Goal ->
Substitute "vernacular name" for "common name" in every one of the records below, keeping all other text unchanged, and leave the pictures out of your answer.

Task inputs ->

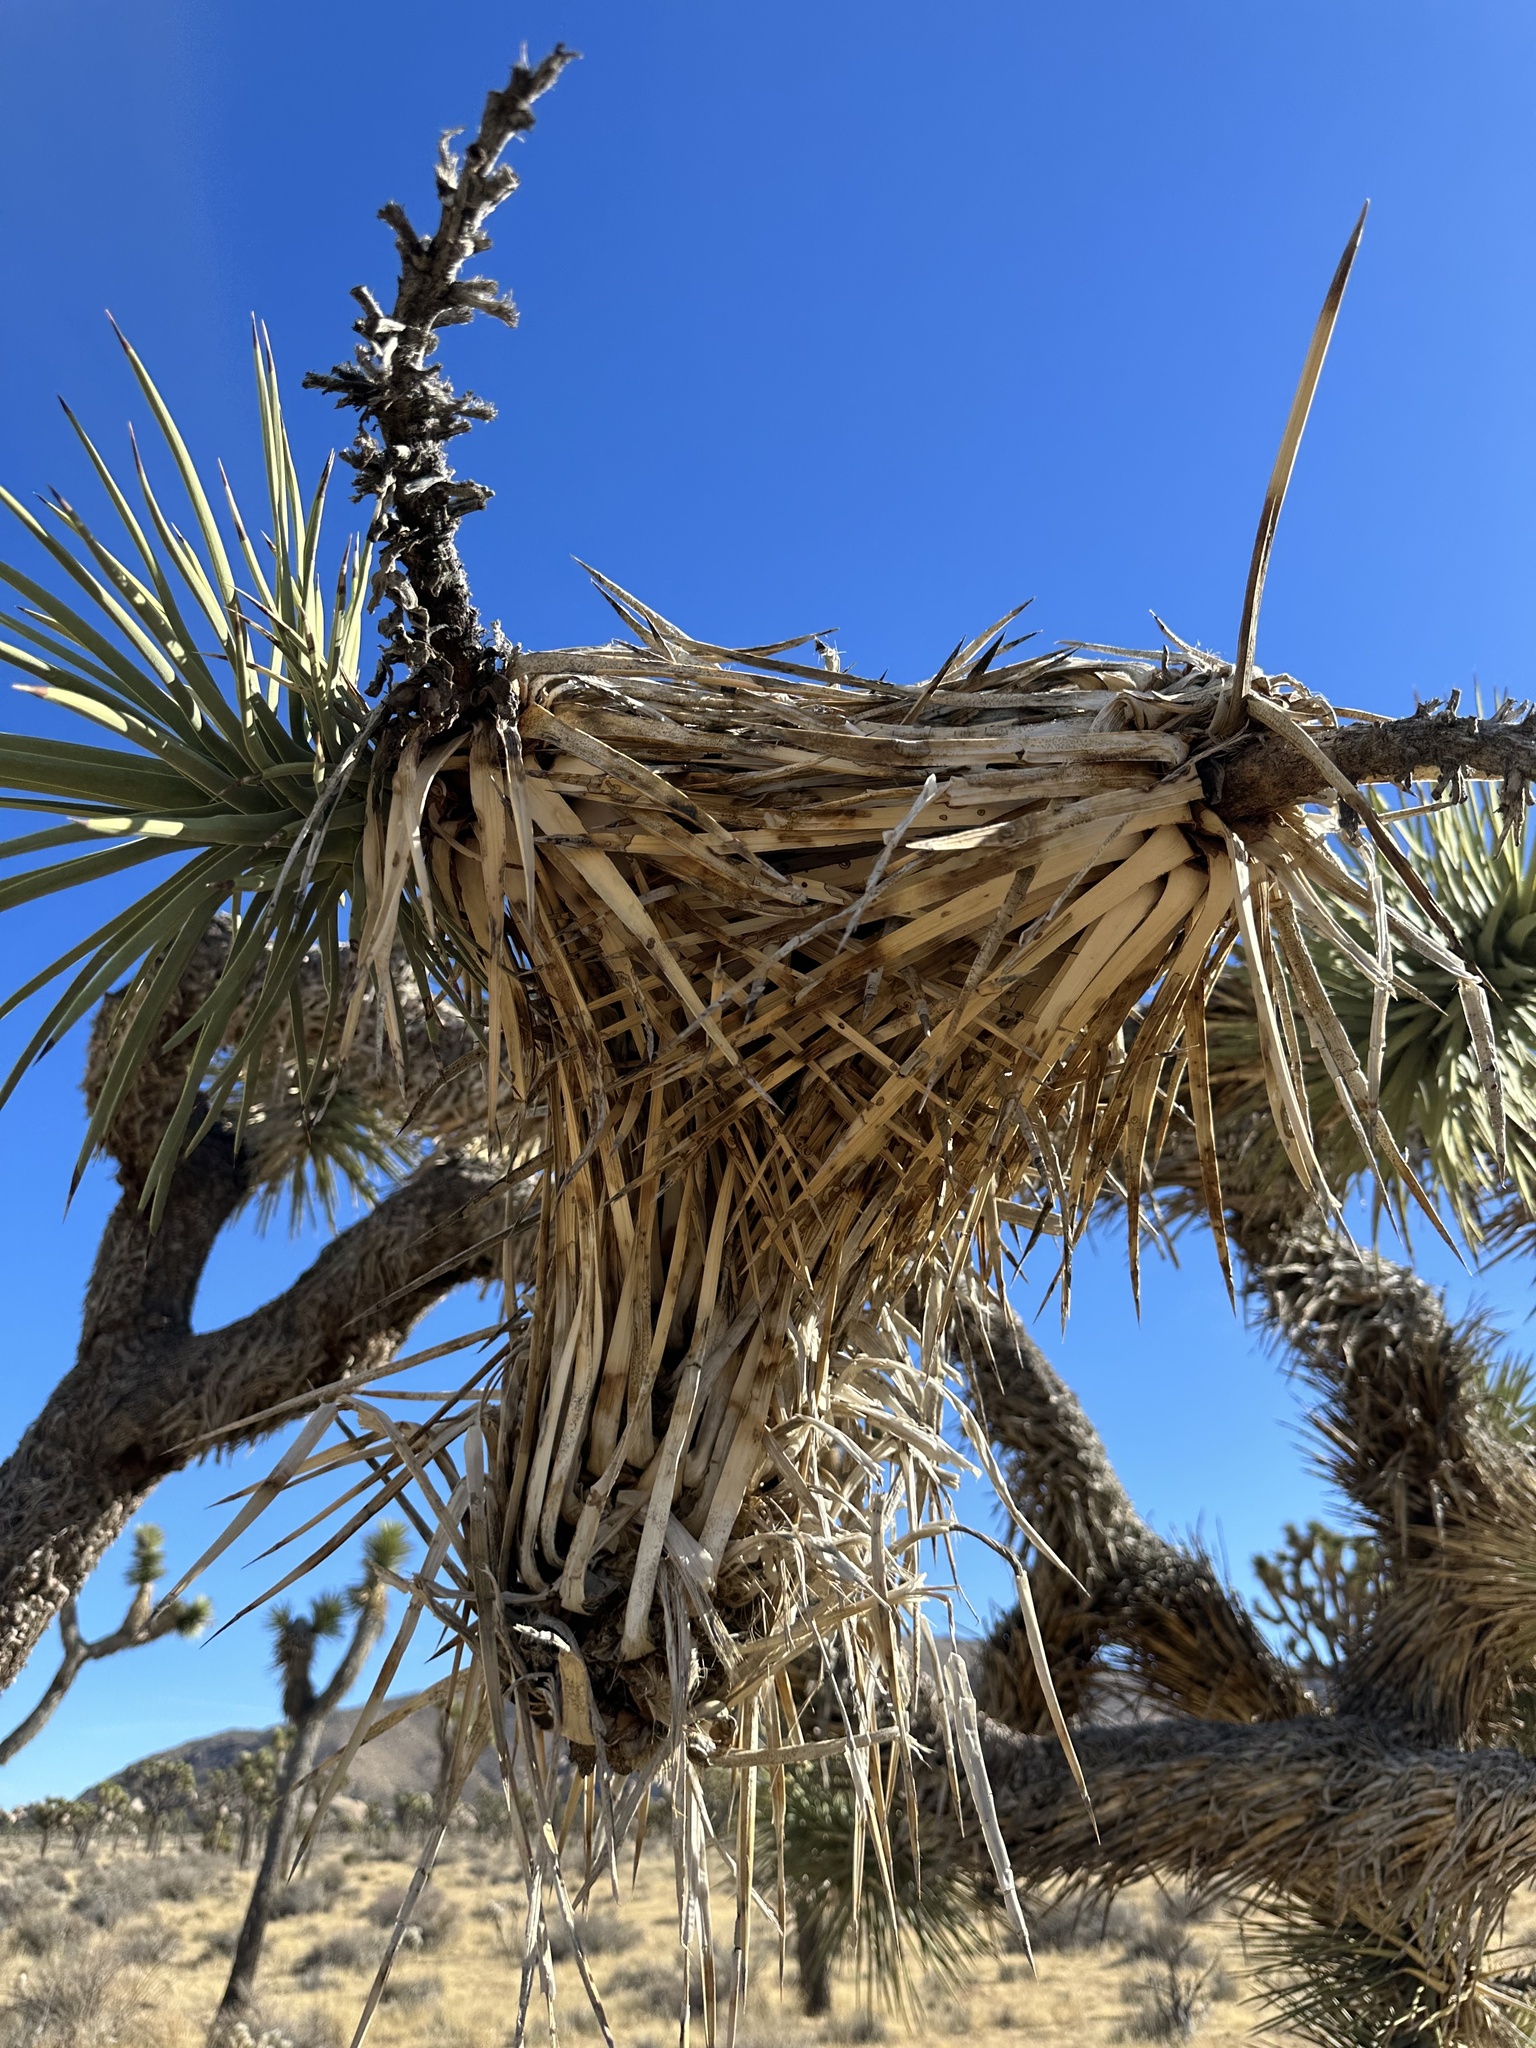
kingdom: Plantae
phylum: Tracheophyta
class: Liliopsida
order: Asparagales
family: Asparagaceae
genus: Yucca
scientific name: Yucca brevifolia
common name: Joshua tree
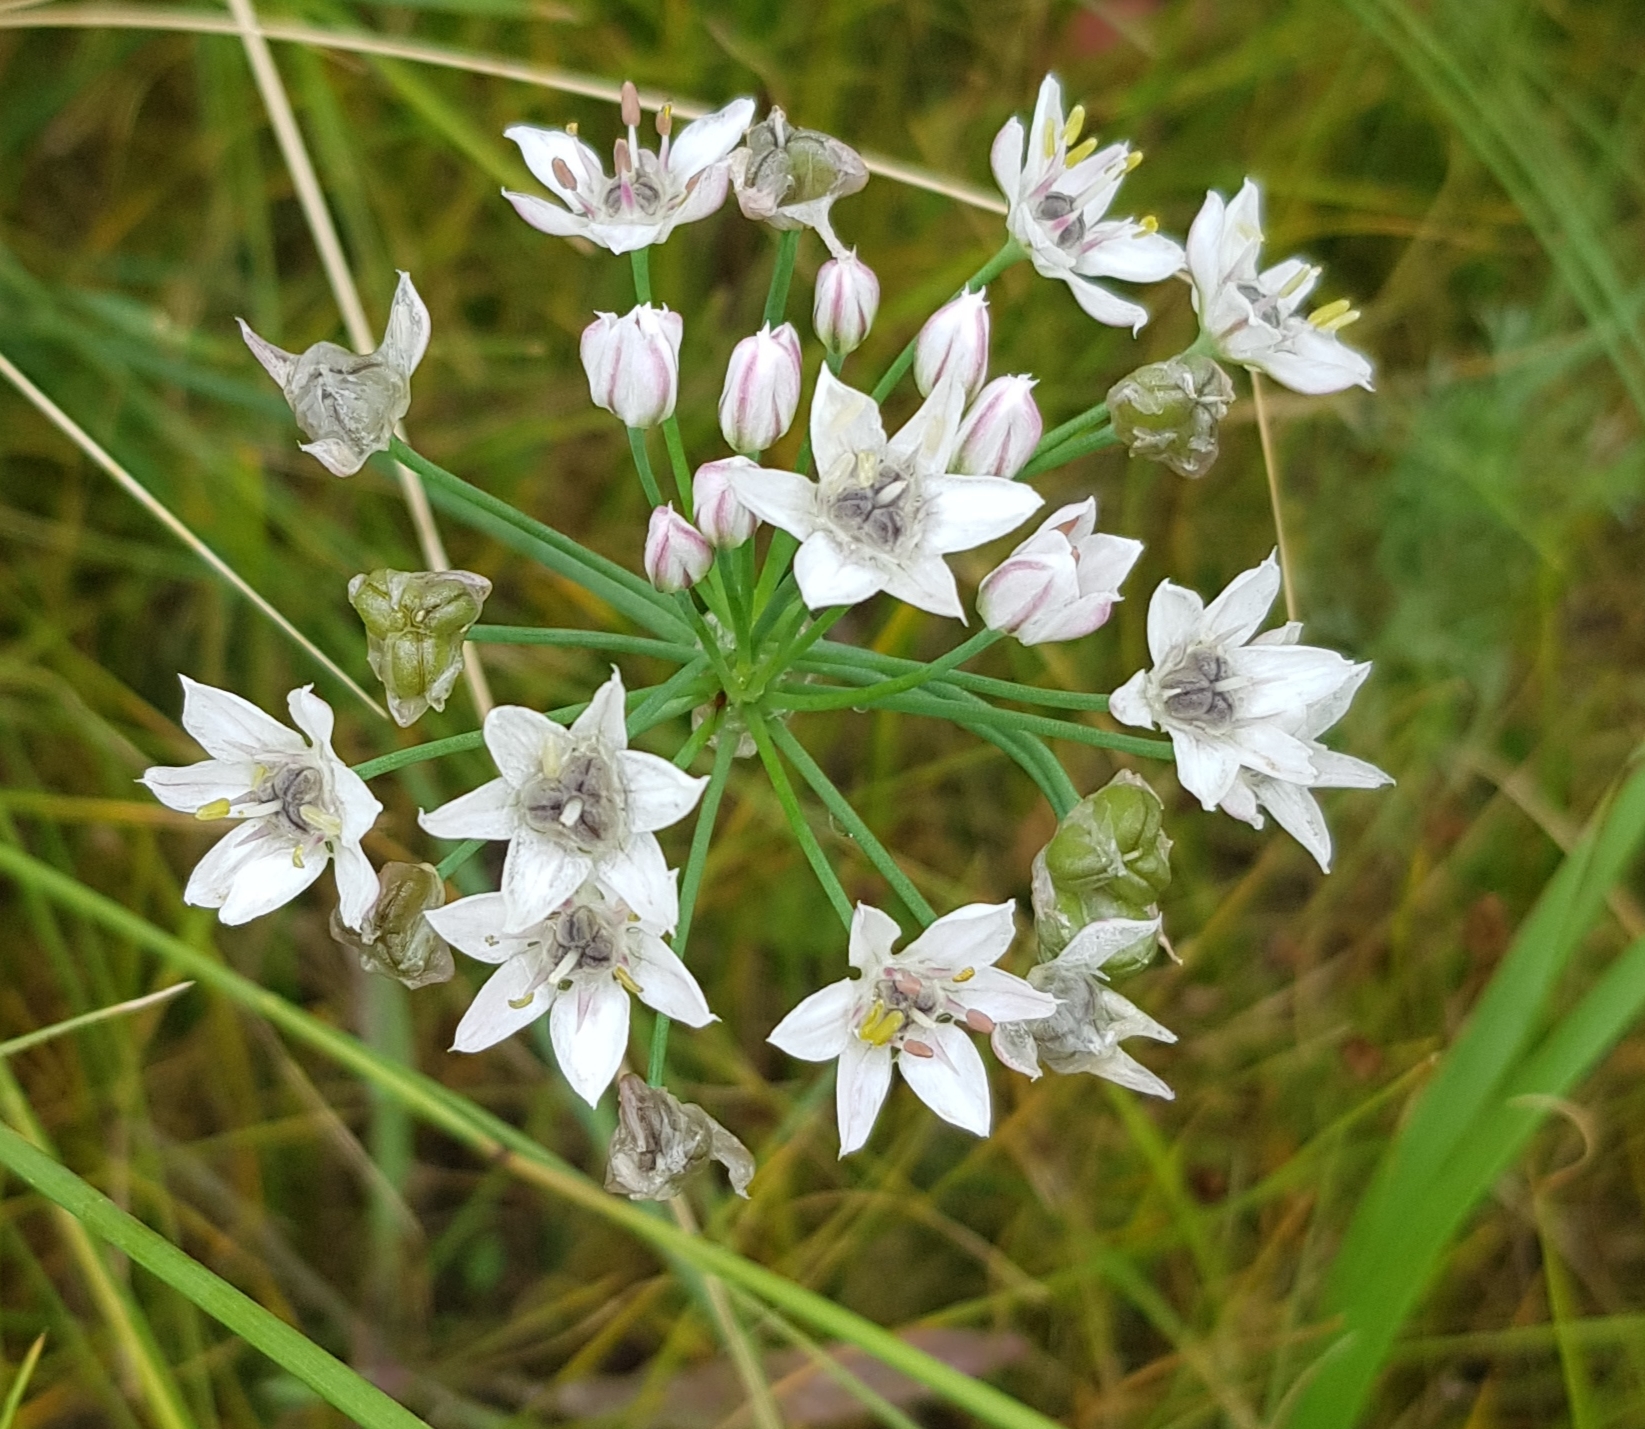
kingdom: Plantae
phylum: Tracheophyta
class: Liliopsida
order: Asparagales
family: Amaryllidaceae
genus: Allium
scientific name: Allium ramosum
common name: Fragrant garlic
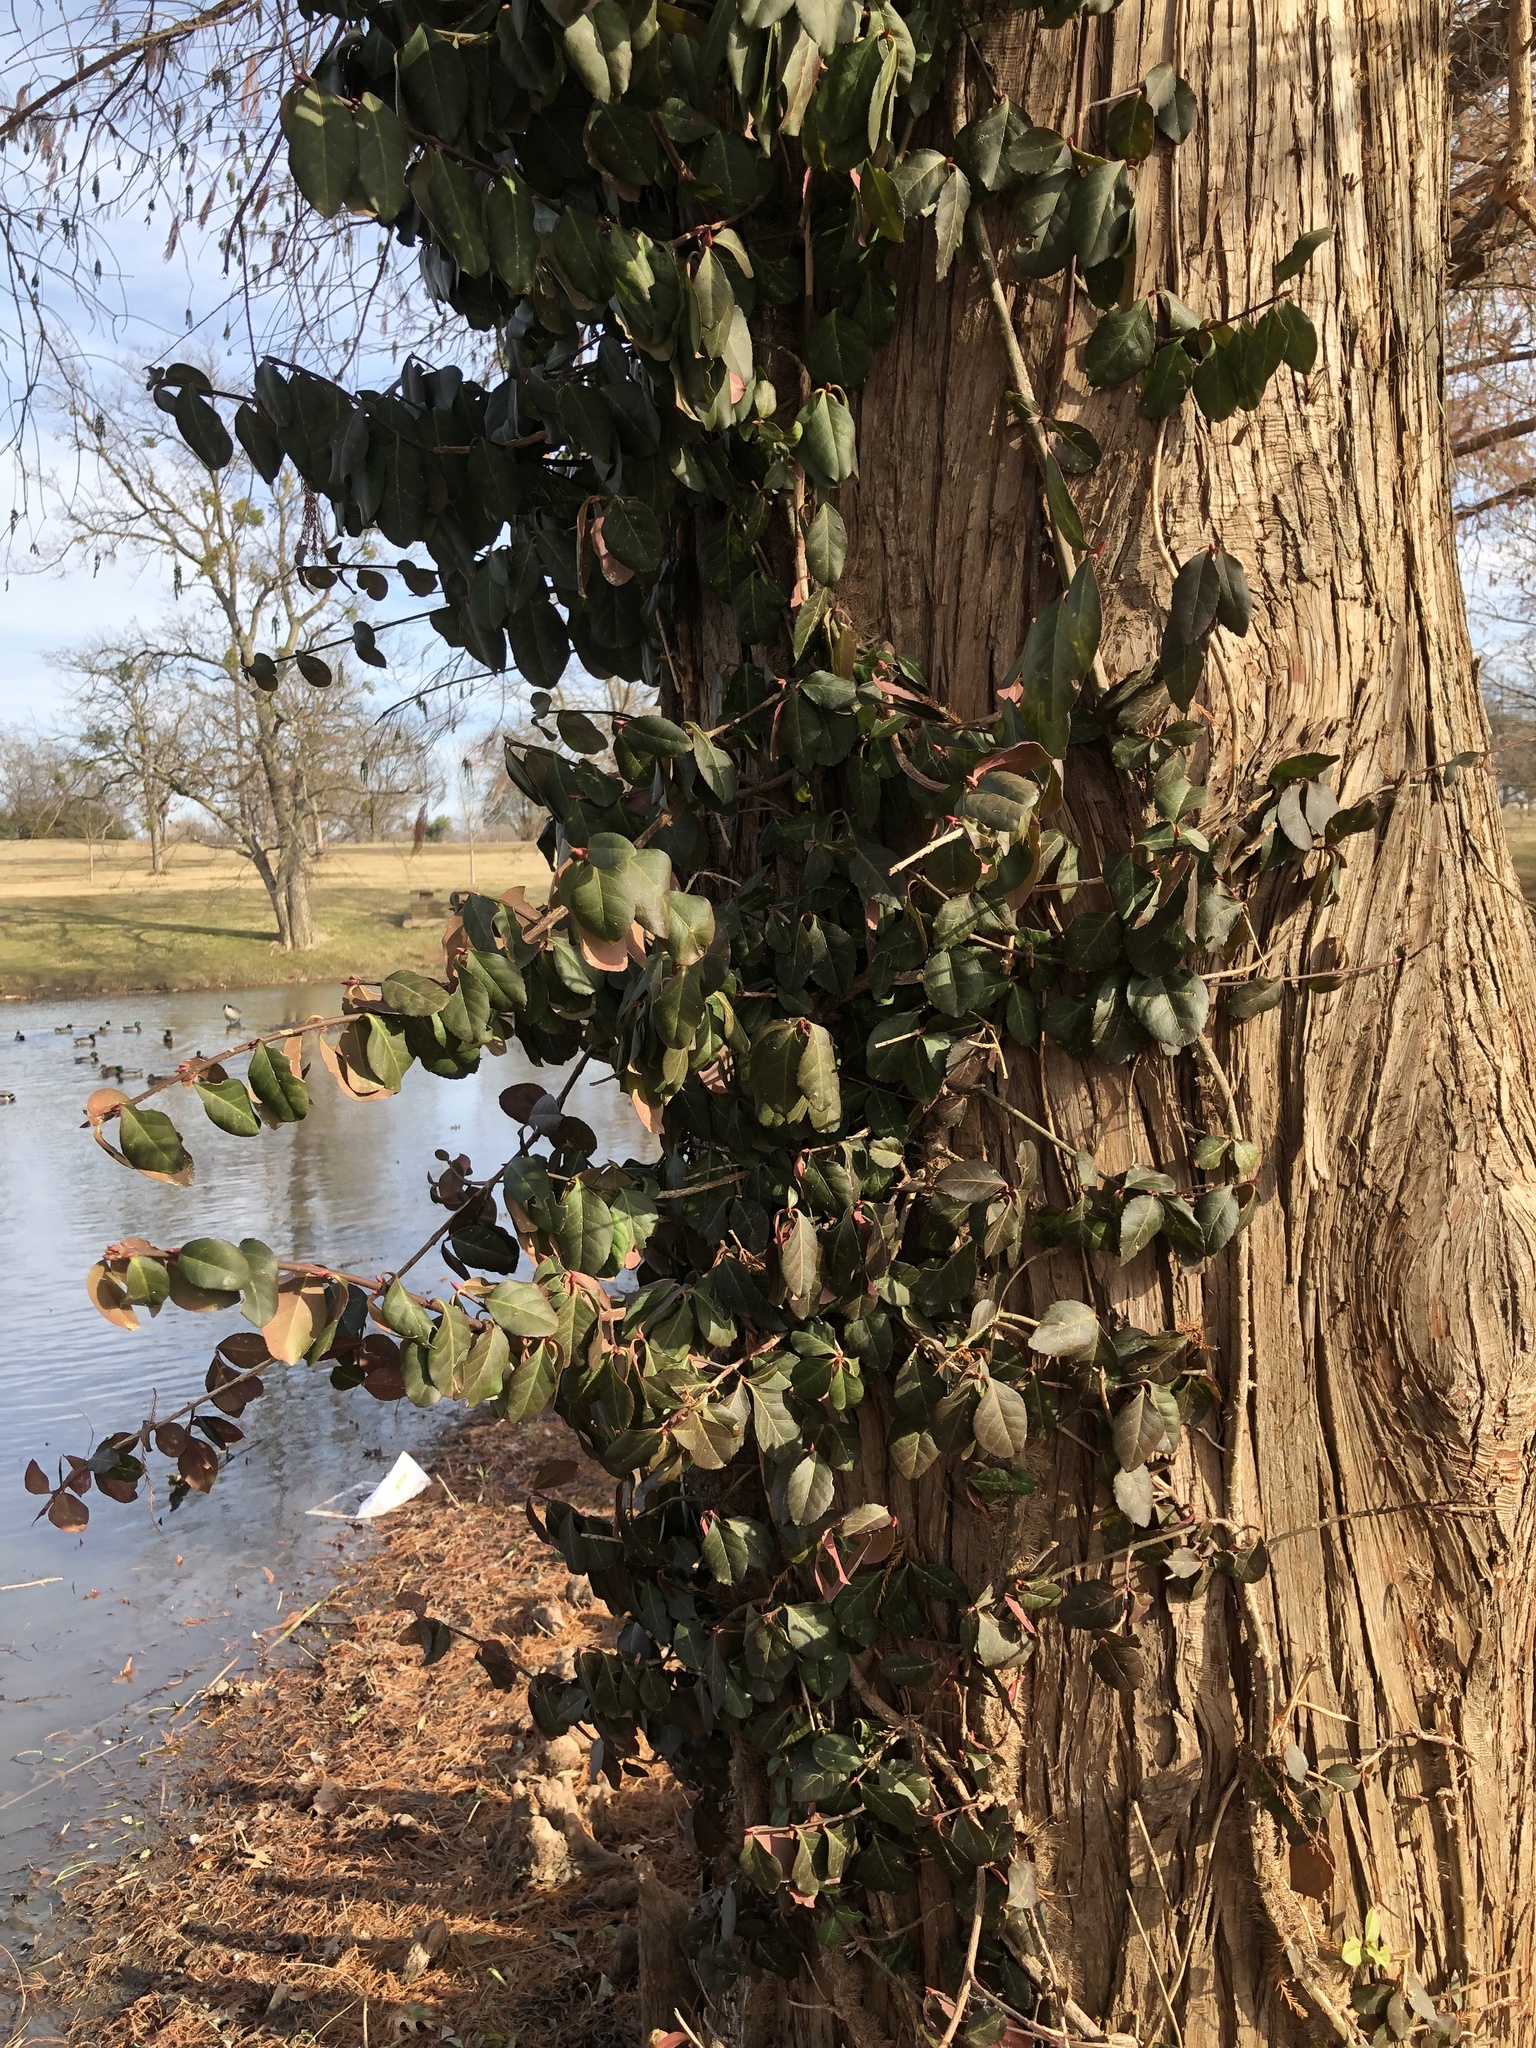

Exercise output ->
kingdom: Plantae
phylum: Tracheophyta
class: Liliopsida
order: Asparagales
family: Asparagaceae
genus: Yucca
scientific name: Yucca brevifolia
vernacular name: Joshua tree
kingdom: Plantae
phylum: Tracheophyta
class: Liliopsida
order: Asparagales
family: Amaryllidaceae
genus: Allium
scientific name: Allium ramosum
vernacular name: Fragrant garlic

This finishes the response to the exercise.